From the daily archives: sabato, Febbraio 15, 2025

In più occasioni, sulla base dei precedenti storici, s’è indicata come ipotesi credibile quella di un temporaneo ridimensionamento dell’inflazione seguito da una seconda ondata rialzista, dopo quella cui abbiamo assistito tra luglio 2020 e giugno 2022.

Dopo circa due anni di raffreddamento dei prezzi, negli ultimi mesi abbiamo assistito a 4 rilevazioni consecutive in salita per il CPI, passato dal 2,4 al 3%.

Andamento che ha spinto la Federal Reserve a non tagliare i tassi all’ultima riunione di gennaio e ad assumere un atteggiamento meno accomodante (in gergo, meno ‘dovish’).

Se il rialzo dovesse estendersi anche al PCE (inflazione al netto delle spese per cibo ed energia), vi sarà un ulteriore elemento a frenare gli interventi espansivi della Banca Centrale Americana.

D’altro canto, l’eventuale rallentamento dell’economia (di cui già abbiamo qualche segnale), necessiterebbe invece di nuovi stimoli.

Pertanto, situazione complicata per la FED che si muoverà sulla base dei prossimi dati.

In ogni caso, al di là di quel che accadrà nel breve termine (andamento inflazione, disoccupazione, decisioni monetarie, ecc.), come spiegato a inizio post, l’analisi storica ci suggerisce una seconda forte andata inflattiva.

Negli anni ’70, alla seconda ondata inflattiva corrispose una decisa correzione del Dow Jones (circa il 24% da massimo a minimo in circa 14 mesi), che poi lasciò il posto a un nuovo imponente ciclo rialzista:

Molto più prolungato (quasi 5 anni), invece, fu il trend rialzista dei rendimenti del decennale americano (che, come sappiamo, significa trend ribassista del treasury a 10 anni):

Soffermandoci sul mercato obbligazionario americano, ammesso e non concesso che la storia si ripeta, il rischio di discesa si trasformerebbe opportunità per chi, nel frattempo riducesse le scadenze e si tenesse pronto ad allungarle solo tra qualche anno.

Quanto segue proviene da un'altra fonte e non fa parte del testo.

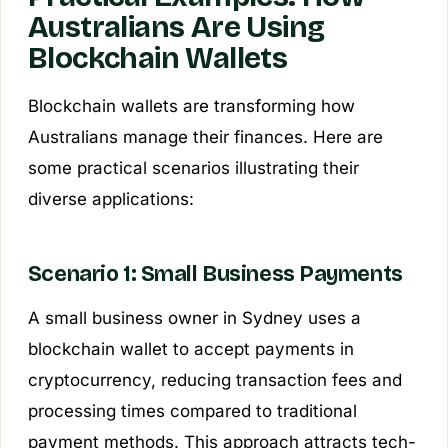
Australians Are Using
Blockchain Wallets
Blockchain wallets are transforming how
Australians manage their finances. Here are
some practical scenarios illustrating their
diverse applications:
Scenario 1: Small Business Payments
A small business owner in Sydney uses a
blockchain wallet to accept payments in
cryptocurrency, reducing transaction fees and
processing times compared to traditional
payment methods. This approach attracts tech-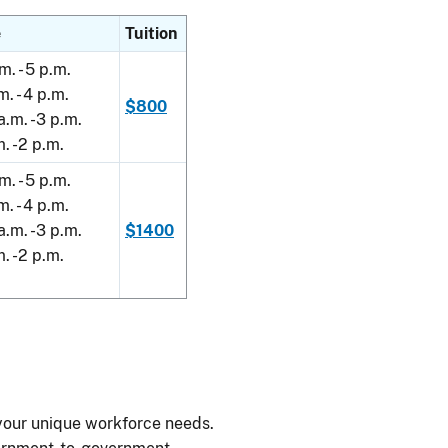
e
Tuition
m. - 5 p.m.
m. - 4 p.m.
$800
a.m. -3 p.m.
m. -2 p.m.
m. - 5 p.m.
m. - 4 p.m.
a.m. -3 p.m.
$1400
m. -2 p.m.
your unique workforce needs.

La situazione attuale dell’Area Euro è diversa: nel breve dovrebbe consentire una politica monetaria più espansiva rispetto a quella americana.

Tuttavia, difficile pensare che col tempo un aumento dell’inflazione negli Stati Uniti non si estenda all’Europa, area geografica peraltro povera di materie prime.

Pertanto, può essere buona cosa perlomeno valutare la possibilità di sfruttare eventuali allunghi (mi riferisco anche al BTP) per prendere profitto e posizionarsi sulla parte breve della curva, accontentandosi di rendimenti più bassi ma evitando la volatilità sulla parte lunga.